→ Stored items:
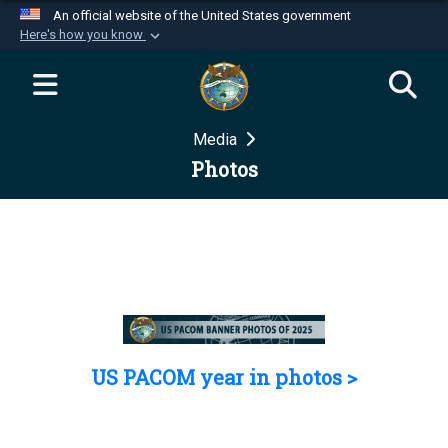
An official website of the United States government
Here's how you know
Official websites use .mil
A
.mil
website belongs to an official U.S.
Department of Defense organization in the United
Media
States.
Photos
Secure .mil websites use HTTPS
A
lock (
)
or
https://
means you’ve safely
connected to the .mil website. Share sensitive
information only on official, secure websites.
US PACOM year in photos >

→ YOUR INSTRUCTIONS:
Would you copy every line of the entries in which "United" appears?

→ YOUR RESPONSE:
An official website of the United States government
Department of Defense organization in the United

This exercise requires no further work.